Sunwing, in a statement issued yesterday, blamed an "impasse" with the Government for its decision to cease all summer airlift to Grand Bahama next year. It also threatened that "under the current circumstances we may be forced to cancel all winter flights" for 2019-2020 as well.

The tour operator, whose Memories resort affiliate exited Grand Bahama in January 2017, suggested that its airlift withdrawal would take the island's stopover tourism product "backwards to its lowest levels in decades".

Without the thousands of room nights its passengers generate between May to October, the tour operator said "many of our hotel partners will be closing for some or all of the summer months and reducing staff dramatically" - dealing a fresh blow to an already-beleaguered economy and society.

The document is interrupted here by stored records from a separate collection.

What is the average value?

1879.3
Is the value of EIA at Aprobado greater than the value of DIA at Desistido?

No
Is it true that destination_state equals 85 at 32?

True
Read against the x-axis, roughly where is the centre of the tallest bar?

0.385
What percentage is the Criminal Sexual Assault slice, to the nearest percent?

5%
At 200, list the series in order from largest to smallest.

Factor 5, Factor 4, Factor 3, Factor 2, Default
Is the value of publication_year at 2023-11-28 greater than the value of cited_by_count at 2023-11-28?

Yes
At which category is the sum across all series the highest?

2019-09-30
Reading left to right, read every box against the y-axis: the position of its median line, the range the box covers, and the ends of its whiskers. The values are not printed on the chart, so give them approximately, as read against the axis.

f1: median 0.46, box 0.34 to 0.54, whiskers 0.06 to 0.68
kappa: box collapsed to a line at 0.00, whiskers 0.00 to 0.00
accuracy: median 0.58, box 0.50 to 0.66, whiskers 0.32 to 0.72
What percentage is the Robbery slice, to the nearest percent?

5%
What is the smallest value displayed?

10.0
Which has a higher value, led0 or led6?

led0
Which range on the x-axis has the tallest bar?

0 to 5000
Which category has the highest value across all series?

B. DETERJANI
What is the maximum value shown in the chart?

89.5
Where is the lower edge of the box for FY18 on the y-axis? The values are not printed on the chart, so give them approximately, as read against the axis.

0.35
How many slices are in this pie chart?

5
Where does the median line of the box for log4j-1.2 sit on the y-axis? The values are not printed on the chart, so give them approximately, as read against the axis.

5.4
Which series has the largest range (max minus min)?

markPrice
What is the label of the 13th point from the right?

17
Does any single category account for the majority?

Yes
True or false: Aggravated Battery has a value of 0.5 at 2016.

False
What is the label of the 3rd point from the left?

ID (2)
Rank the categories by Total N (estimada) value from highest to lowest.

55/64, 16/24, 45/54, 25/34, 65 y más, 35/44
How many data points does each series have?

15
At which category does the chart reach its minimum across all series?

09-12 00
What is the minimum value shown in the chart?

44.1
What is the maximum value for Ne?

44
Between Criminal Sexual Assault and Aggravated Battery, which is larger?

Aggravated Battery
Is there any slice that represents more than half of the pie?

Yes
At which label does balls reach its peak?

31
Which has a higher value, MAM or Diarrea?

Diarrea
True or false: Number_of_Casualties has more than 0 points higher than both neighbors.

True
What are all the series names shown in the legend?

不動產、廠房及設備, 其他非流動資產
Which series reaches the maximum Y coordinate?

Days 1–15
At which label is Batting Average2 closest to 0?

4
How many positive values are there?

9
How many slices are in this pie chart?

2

Sunwing added that it was ceasing summer airlift because it was no longer "viable", even though load factors (passenger occupancy levels) on the flights from 13 US cities were running at 90 percent.

This seeming discrepancy caused some observers, as hinted at by Mr Leonard, to suggest that the tour operator's statement, knowing the Government's increased vulnerability and exposure through the Grand Lucayan acquisition, amounted to a "squeeze play" in a bid to extract more subsidies and tax breaks from the Treasury.

Mr Leonard told Tribune Business that, even if Government subsidies were required, The Bahamas needed "to seriously think about" setting up its own airlift to Freeport to ensure what currently remains of the stopover tourism product survives.

"I think we need to look very seriously at providing our own airlift, and it's not impossible to do," he told Tribune Business. "Having been involved in aviation myself, it would take three to six months to get it done, but if Sunwing is doing winter airlift we can go on from there and go into cities the local hotels are aiming for.

"Laker Airways ran very successful airlift to Grand Bahama targeted at markets the hotels were looking at. Maybe we need to look at that; we need to be getting passengers from the specific markets we're going after."

Mr Leonard said the former Princess resort was "very good" at targeting specific tourism markets, and it was only when its name (and ownership) changed to Royal Oasis that the relationship with Laker Airways fell apart.

"The only reason why Laker Airways didn't succeed was because Driftwood didn't pay for the passengers it brought in," he explained. "That finally was the undoing of Laker Airways.

"But we do know that as long as the hotels pay the airlines, the model's really sustainable. It's going to take at least three to six months to set up something, maybe not on such a grand scale, and target the markets the hotels need airlift from.

"I don't think we should let anybody hold us over a barrel."